In a situation rarely seen at the Montreal courthouse, the former number two man at city hall, Frank Zampino, appeared in court today on two separate sets of charges in two different courtrooms.
Both sets of charges are tied to municipal contracts awarded during Zampino's time as head of the city's executive committee.
Zampino is currently on trial for fraud, conspiracy and breach of trust connected to the Faubourg Contrecoeur development deal.
He was arrested in September on a whole new set of charges including fraud, conspiracy, municipal corruption and breach of trust in connection with the awarding of dozens of municipal contracts worth a total value of $160 million.
He has pleaded not guilty in the first case, and has yet to enter a plea in the second case.
Zampino's busy legal schedule led to a bizarre scenario at the Montreal courthouse Wednesday morning, with his lawyers finishing one matter in one courtroom, and then shuffling down a flight of stairs to the other courtroom where his trial continues.

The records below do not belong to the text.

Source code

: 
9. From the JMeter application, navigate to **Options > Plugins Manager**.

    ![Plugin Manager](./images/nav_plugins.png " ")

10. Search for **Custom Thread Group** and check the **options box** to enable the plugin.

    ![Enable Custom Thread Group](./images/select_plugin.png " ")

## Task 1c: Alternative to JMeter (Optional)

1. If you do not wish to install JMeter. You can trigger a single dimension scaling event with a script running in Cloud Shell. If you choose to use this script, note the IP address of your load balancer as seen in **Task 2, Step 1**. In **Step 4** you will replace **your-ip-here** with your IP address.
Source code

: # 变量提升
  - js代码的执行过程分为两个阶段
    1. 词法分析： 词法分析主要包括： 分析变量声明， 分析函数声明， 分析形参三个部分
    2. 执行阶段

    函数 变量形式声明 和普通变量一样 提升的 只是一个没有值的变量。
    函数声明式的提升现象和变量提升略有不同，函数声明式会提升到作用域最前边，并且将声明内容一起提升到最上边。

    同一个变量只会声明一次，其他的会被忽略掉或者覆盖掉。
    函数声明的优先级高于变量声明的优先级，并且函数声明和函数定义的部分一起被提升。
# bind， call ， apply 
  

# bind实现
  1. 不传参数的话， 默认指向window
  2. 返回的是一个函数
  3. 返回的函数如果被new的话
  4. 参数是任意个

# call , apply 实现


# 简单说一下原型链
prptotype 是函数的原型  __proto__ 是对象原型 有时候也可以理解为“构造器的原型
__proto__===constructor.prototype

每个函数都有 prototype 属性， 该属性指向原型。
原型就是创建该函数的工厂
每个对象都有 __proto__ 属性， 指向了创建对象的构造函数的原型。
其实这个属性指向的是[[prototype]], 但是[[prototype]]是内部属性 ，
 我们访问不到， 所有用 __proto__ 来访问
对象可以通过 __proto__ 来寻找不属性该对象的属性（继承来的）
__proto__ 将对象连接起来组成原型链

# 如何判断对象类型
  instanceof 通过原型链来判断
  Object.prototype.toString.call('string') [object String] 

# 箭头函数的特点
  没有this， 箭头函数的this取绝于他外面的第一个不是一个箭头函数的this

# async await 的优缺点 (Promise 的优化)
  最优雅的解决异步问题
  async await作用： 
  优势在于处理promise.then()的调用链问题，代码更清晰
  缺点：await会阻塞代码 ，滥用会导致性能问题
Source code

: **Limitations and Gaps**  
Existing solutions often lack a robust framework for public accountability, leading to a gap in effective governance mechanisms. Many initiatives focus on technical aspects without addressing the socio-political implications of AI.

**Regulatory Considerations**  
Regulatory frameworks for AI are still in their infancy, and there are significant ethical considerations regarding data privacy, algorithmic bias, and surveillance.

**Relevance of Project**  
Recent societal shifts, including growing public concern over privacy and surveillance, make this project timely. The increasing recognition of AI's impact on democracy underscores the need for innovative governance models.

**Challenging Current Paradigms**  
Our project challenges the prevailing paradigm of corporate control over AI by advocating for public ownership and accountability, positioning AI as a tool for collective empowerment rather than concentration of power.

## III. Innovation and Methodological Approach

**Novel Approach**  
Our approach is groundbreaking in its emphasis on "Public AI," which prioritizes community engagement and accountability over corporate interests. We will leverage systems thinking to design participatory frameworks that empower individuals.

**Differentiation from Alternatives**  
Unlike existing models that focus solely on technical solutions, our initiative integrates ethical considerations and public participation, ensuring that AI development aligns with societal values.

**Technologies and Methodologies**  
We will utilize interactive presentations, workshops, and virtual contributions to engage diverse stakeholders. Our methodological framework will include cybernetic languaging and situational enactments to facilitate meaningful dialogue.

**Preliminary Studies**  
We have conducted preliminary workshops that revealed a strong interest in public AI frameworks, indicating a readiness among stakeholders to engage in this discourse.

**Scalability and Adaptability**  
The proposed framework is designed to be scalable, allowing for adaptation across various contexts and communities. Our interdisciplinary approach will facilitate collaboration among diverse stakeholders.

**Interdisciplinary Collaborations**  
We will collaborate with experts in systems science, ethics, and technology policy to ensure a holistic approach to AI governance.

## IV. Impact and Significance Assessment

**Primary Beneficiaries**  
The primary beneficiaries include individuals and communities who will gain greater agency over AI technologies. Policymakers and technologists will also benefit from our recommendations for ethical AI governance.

Lawyer asks judge to toss one set of charges
Zampino was in the middle of being cross-examined when the Faubourg Contrecoeur trial was on recess in September. It was during this break in the trial that he was arrested on the new charges.
Isabel Schurman, Zampino's lawyer, argued last month before Quebec Court Judge Yvan Poulton that it was highly unusual for someone to be arrested while they're in the midst being cross-examined in a separate trial.
Some lawyers from Zampino trial leave one courtroom where he appeared on new charges and head to another where his other trial continues pic.twitter.com/6rE3CxY2Cx— @Steverukavina
She told the court that the situation was unfair, and she filed a motion requesting that the charges against Zampino in the Faubourg Contrecoeur matter be stayed.
Poulin agreed to hear Schurman's arguments, but he said he would wait until all the testimony in the trial had wrapped up.
Zampino wants to speed up process for new charges
As for the the new charges Zampino faced Wednesday morning, Schurman told the judge in that case that Zampino would ask to be tried separately from his co-defendants.
Zampino would waive his right to a preliminary hearing so as to proceed to trial as quickly as possible, she added.
She said this was in part due to the fact that one of the co-accused, Bernard Trépanier, was "apparently terminally ill."
Trépanier is a former fundraiser for Zampino's political party. His name has come up several times in Zampino's other trial tied to Faubourg Contrecoeur.